PROBLEM DESCRIPTION »
Return the data exactly, but only from the line containing "-97,7 +97,7 @@" through its last line.

Screenshot and code edit data:
________________

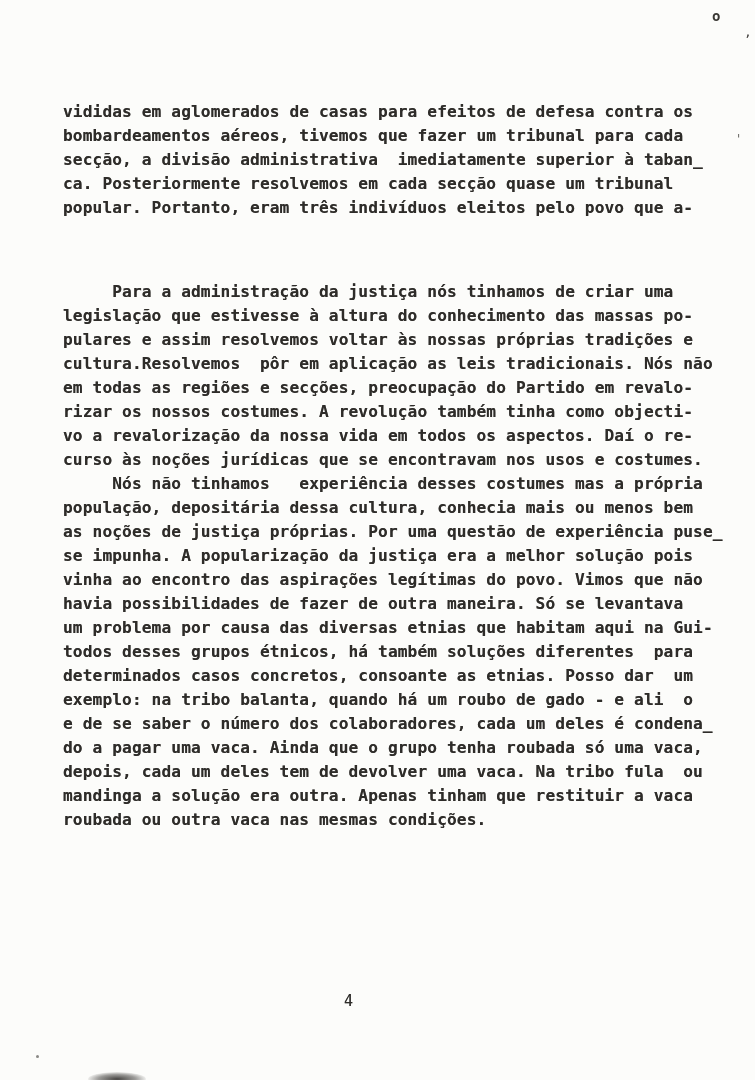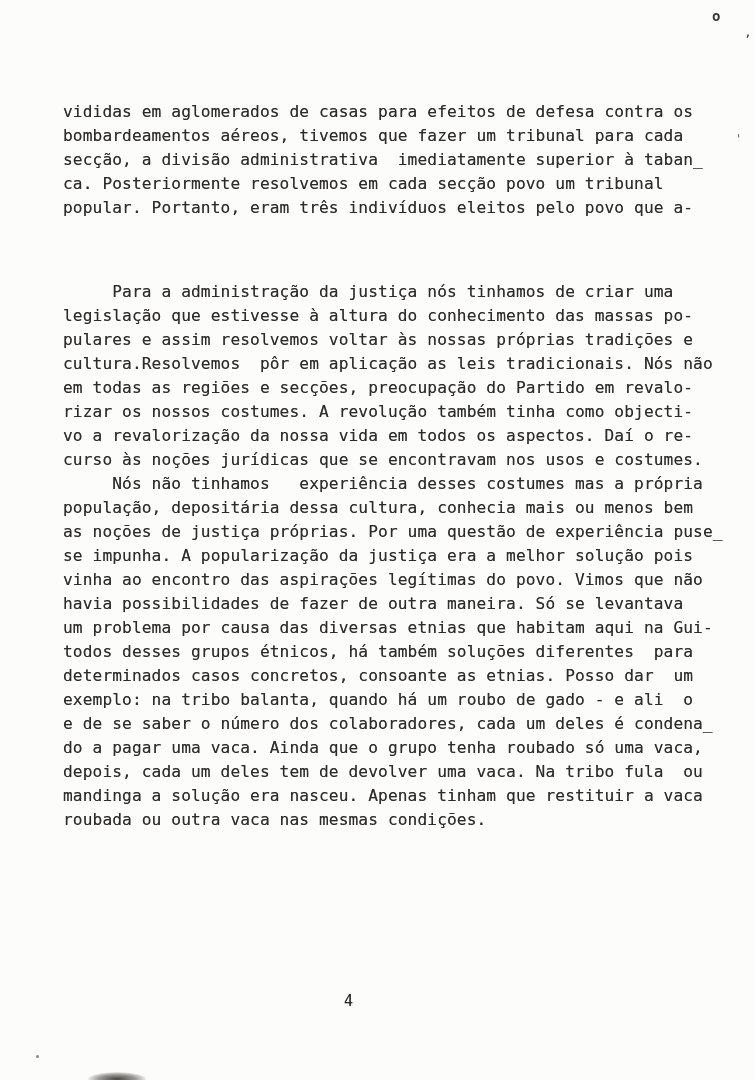--- a/index.html
+++ b/index.html
@@ -24,6 +24,7 @@
   }
   .paragraph {
     margin: 0;
+    font-weight: bold;
   }
   .paragraph + .paragraph.gap-large {
     margin-top: 60px;

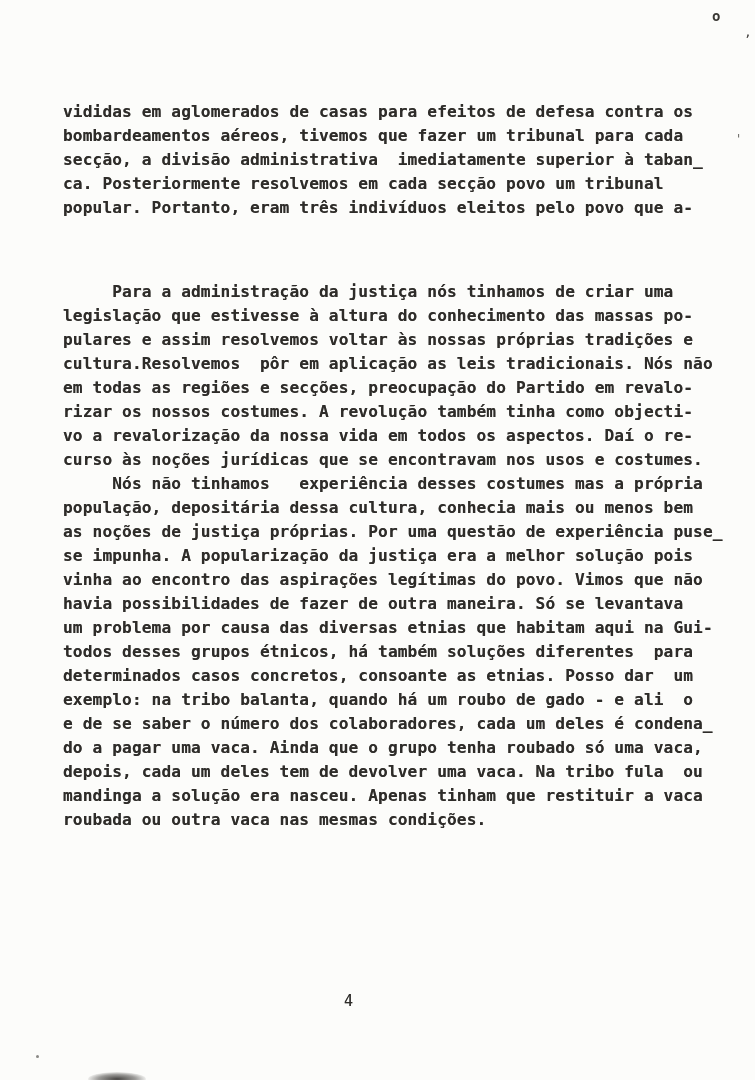--- a/index.html
+++ b/index.html
@@ -97,7 +97,7 @@
         <div class="line">vididas em aglomerados de casas para efeitos de defesa contra os</div>
         <div class="line">bombardeamentos aéreos, tivemos que fazer um tribunal para cada</div>
         <div class="line">secção, a divisão administrativa  imediatamente superior à taban̲</div>
-        <div class="line">ca. Posteriormente resolvemos em cada secção povo um tribunal</div>
+        <div class="line">ca. Posteriormente resolvemos em cada secção quase um tribunal</div>
         <div class="line">popular. Portanto, eram três indivíduos eleitos pelo povo que a-</div>
       </div>
     <div class="paragraph gap-large">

________________

TASK SOLUTION »
@@ -97,7 +97,7 @@
         <div class="line">vididas em aglomerados de casas para efeitos de defesa contra os</div>
         <div class="line">bombardeamentos aéreos, tivemos que fazer um tribunal para cada</div>
         <div class="line">secção, a divisão administrativa  imediatamente superior à taban̲</div>
-        <div class="line">ca. Posteriormente resolvemos em cada secção povo um tribunal</div>
+        <div class="line">ca. Posteriormente resolvemos em cada secção quase um tribunal</div>
         <div class="line">popular. Portanto, eram três indivíduos eleitos pelo povo que a-</div>
       </div>
     <div class="paragraph gap-large">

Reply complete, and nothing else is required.